From left: Al “Butch” Smith with his son Greg, posing in front of Al Smith’s photograph of Isabelle “Izzy” (Donaldson) Smith, at the “Perspectives on Place: Photographs from Here” exhibition at the Museum of History and Industry (MOHAI), May 26, 2022. (Ryan Anthony Donaldson)
Butch Smith, son to Isabelle “Izzy” Donaldson and renowned African American photographer Al Smith, recalls what it was like to grow up in the “segregated redline district” of Seattle. He didn’t often consider the limitations placed upon African Americans until realizing that only Black doctors would treat him. He was sixteen years old before he saw a white doctor for the first time.

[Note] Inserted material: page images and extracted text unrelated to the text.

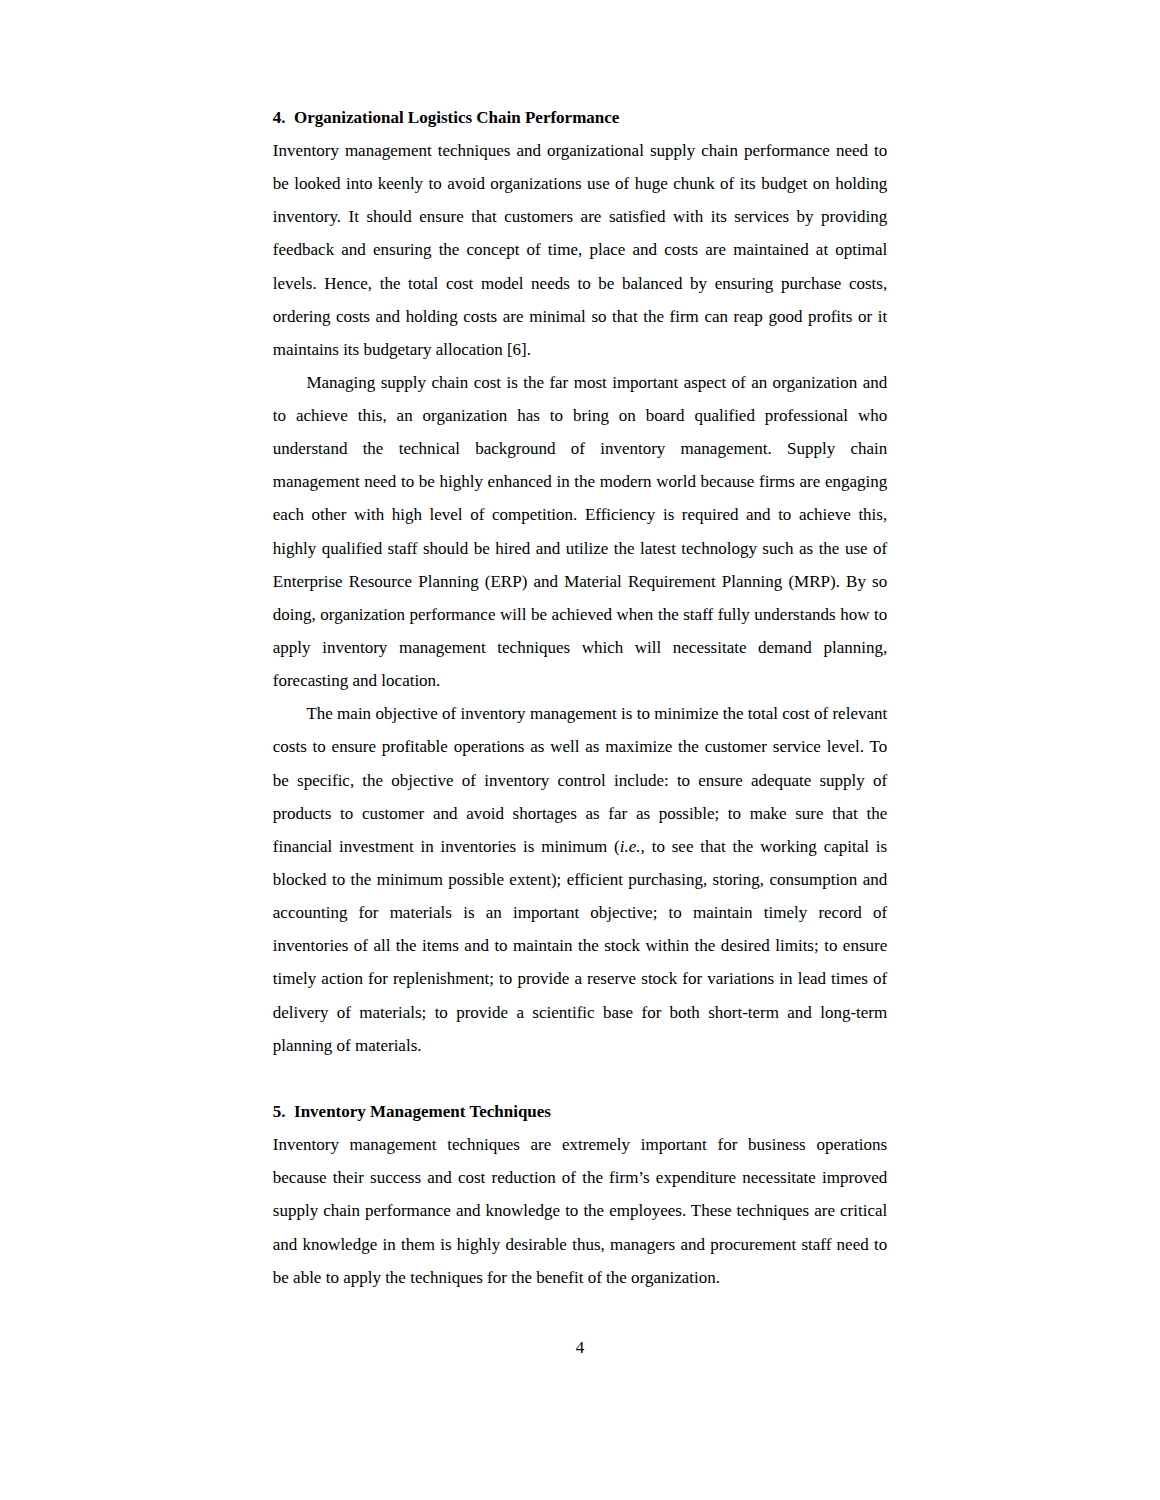4. Organizational Logistics Chain Performance
Inventory management techniques and organizational supply chain performance need to be looked into keenly to avoid organizations use of huge chunk of its budget on holding inventory. It should ensure that customers are satisfied with its services by providing feedback and ensuring the concept of time, place and costs are maintained at optimal levels. Hence, the total cost model needs to be balanced by ensuring purchase costs, ordering costs and holding costs are minimal so that the firm can reap good profits or it maintains its budgetary allocation [6].
Managing supply chain cost is the far most important aspect of an organization and to achieve this, an organization has to bring on board qualified professional who understand the technical background of inventory management. Supply chain management need to be highly enhanced in the modern world because firms are engaging each other with high level of competition. Efficiency is required and to achieve this, highly qualified staff should be hired and utilize the latest technology such as the use of Enterprise Resource Planning (ERP) and Material Requirement Planning (MRP). By so doing, organization performance will be achieved when the staff fully understands how to apply inventory management techniques which will necessitate demand planning, forecasting and location.
The main objective of inventory management is to minimize the total cost of relevant costs to ensure profitable operations as well as maximize the customer service level. To be specific, the objective of inventory control include: to ensure adequate supply of products to customer and avoid shortages as far as possible; to make sure that the financial investment in inventories is minimum (i.e., to see that the working capital is blocked to the minimum possible extent); efficient purchasing, storing, consumption and accounting for materials is an important objective; to maintain timely record of inventories of all the items and to maintain the stock within the desired limits; to ensure timely action for replenishment; to provide a reserve stock for variations in lead times of delivery of materials; to provide a scientific base for both short-term and long-term planning of materials.
5. Inventory Management Techniques
Inventory management techniques are extremely important for business operations because their success and cost reduction of the firm’s expenditure necessitate improved supply chain performance and knowledge to the employees. These techniques are critical and knowledge in them is highly desirable thus, managers and procurement staff need to be able to apply the techniques for the benefit of the organization.
4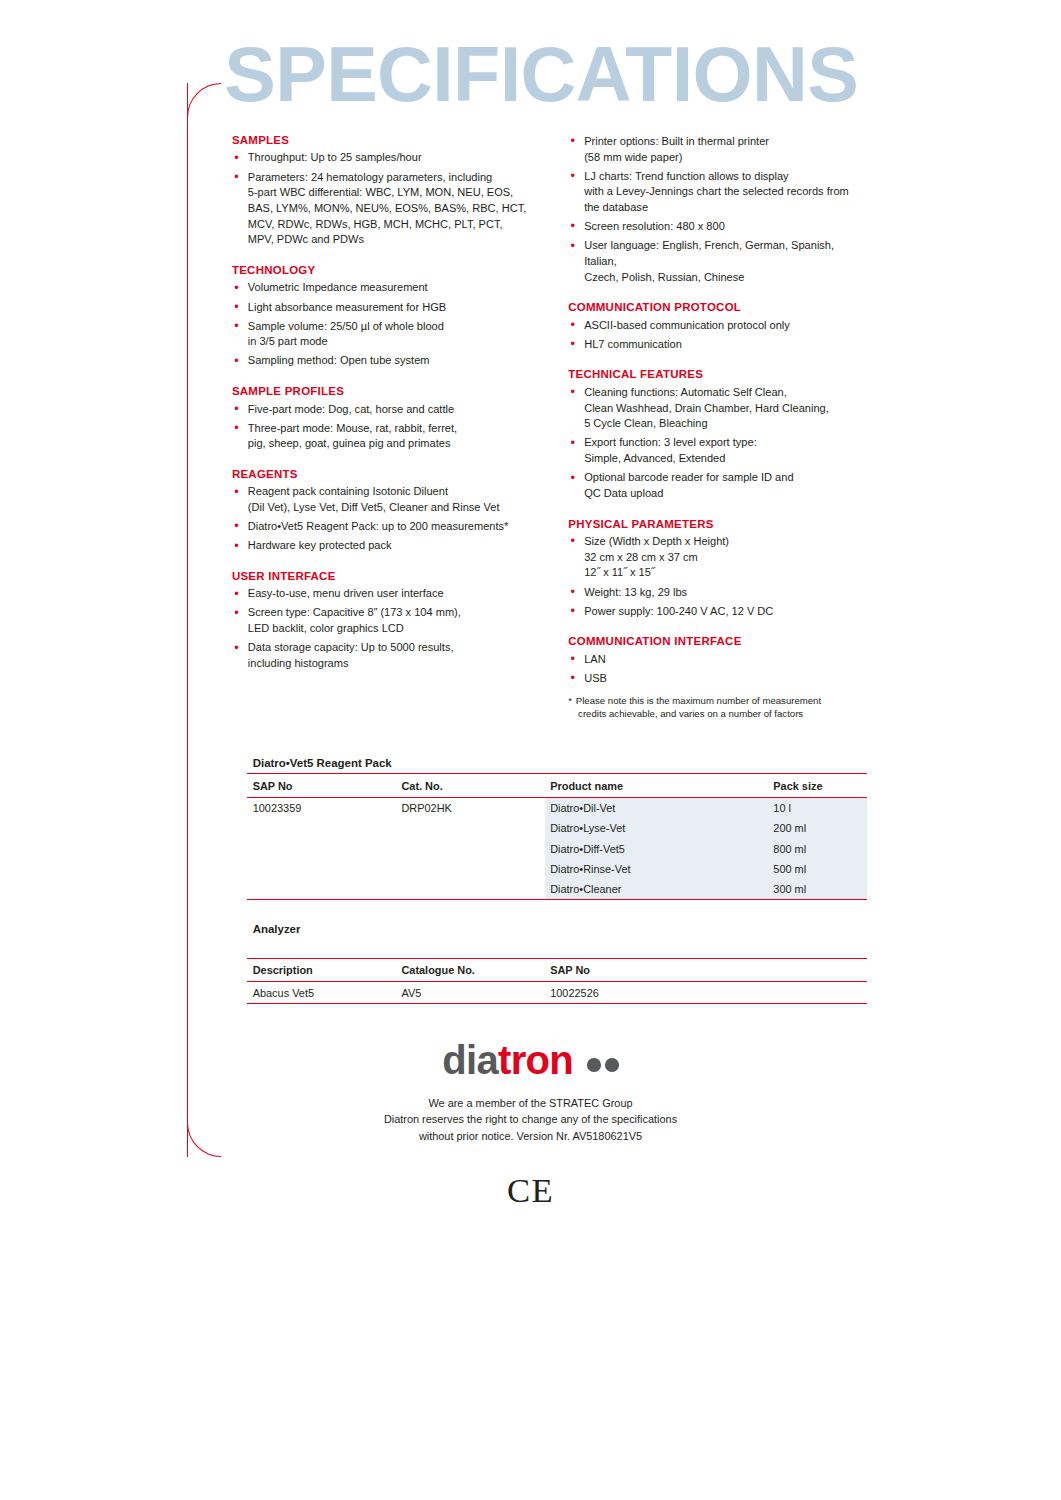Specifications
Samples
Throughput: Up to 25 samples/hour
Parameters: 24 hematology parameters, including 5-part WBC differential: WBC, LYM, MON, NEU, EOS, BAS, LYM%, MON%, NEU%, EOS%, BAS%, RBC, HCT, MCV, RDWc, RDWs, HGB, MCH, MCHC, PLT, PCT, MPV, PDWc and PDWs
Technology
Volumetric Impedance measurement
Light absorbance measurement for HGB
Sample volume: 25/50 µl of whole blood in 3/5 part mode
Sampling method: Open tube system
Sample profiles
Five-part mode: Dog, cat, horse and cattle
Three-part mode: Mouse, rat, rabbit, ferret, pig, sheep, goat, guinea pig and primates
Reagents
Reagent pack containing Isotonic Diluent (Dil Vet), Lyse Vet, Diff Vet5, Cleaner and Rinse Vet
Diatro•Vet5 Reagent Pack: up to 200 measurements*
Hardware key protected pack
User interface
Easy-to-use, menu driven user interface
Screen type: Capacitive 8” (173 x 104 mm), LED backlit, color graphics LCD
Data storage capacity: Up to 5000 results, including histograms
Printer options: Built in thermal printer (58 mm wide paper)
LJ charts: Trend function allows to display with a Levey-Jennings chart the selected records from the database
Screen resolution: 480 x 800
User language: English, French, German, Spanish, Italian, Czech, Polish, Russian, Chinese
Communication protocol
ASCII-based communication protocol only
HL7 communication
Technical features
Cleaning functions: Automatic Self Clean, Clean Washhead, Drain Chamber, Hard Cleaning, 5 Cycle Clean, Bleaching
Export function: 3 level export type: Simple, Advanced, Extended
Optional barcode reader for sample ID and QC Data upload
Physical parameters
Size (Width x Depth x Height) 32 cm x 28 cm x 37 cm 12˝ x 11˝ x 15˝
Weight: 13 kg, 29 lbs
Power supply: 100-240 V AC, 12 V DC
Communication interface
LAN
USB
*Please note this is the maximum number of measurement credits achievable, and varies on a number of factors
Diatro•Vet5 Reagent Pack
| SAP No | Cat. No. | Product name | Pack size |
| --- | --- | --- | --- |
| 10023359 | DRP02HK | Diatro•Dil-Vet | 10 l |
| | | Diatro•Lyse-Vet | 200 ml |
| | | Diatro•Diff-Vet5 | 800 ml |
| | | Diatro•Rinse-Vet | 500 ml |
| | | Diatro•Cleaner | 300 ml |
Analyzer
| Description | Catalogue No. | SAP No |
| --- | --- | --- |
| Abacus Vet5 | AV5 | 10022526 |
dia tron
We are a member of the STRATEC Group
Diatron reserves the right to change any of the specifications
without prior notice. Version Nr. AV5180621V5
CE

In reflecting on his father’s photography, which captures the spirit of the Central District Al resided in for all 92 years of his life, Smith said, “He knew down deep what needed to be documented.” He recalls the “magic” of assisting his father with images in the dark room and waiting to see what would materialize. Al couldn’t have known how many of his photographs from his “On the Spot” business would stand the test of time. Some of his photographs are currently on display at the Smithsonian’s traveling “Negro Motorist Green Book” exhibit, as part of the art collection on display at the Jackson Apartments in Seattle’s Central District, and forming part of the Interview Wall at Black-owned Emmy award-winning media company Converge Media’s studio in downtown Seattle.
As evidenced from Smith’s body of work, the Central District night clubs were diverse and integrated. Jackson Street was regarded as the city’s melting pot. In group photos, you’ll find whites alongside Native Americans, Asians, and African Americans. The photographs prove that despite unspoken societal restrictions and active suppression, there were places where interracial acceptance, friendship, and love was revered and encouraged. While photographs taken at community venues such as the Black and Tan Hall don’t eradicate the problems and pitfalls outside those walls, they instead showcase a community willing to disrupt the status quo (Black & Tan Hall | Seattle, WA (blackandtanhall.com).
It might surprise some to realize that Washington is the only western state without an anti-miscegenation ban. Whereas there was a short-lived ban on interracial marriage when Washington was a territory back in 1855, the ban was eradicated in 1868, revisited in 1935 and overturned again. But simply because there wasn’t a legal jurisdiction didn’t mean that love across color lines was commonly accepted. The Donaldsons would know, having been a biracial family since the nineteenth century.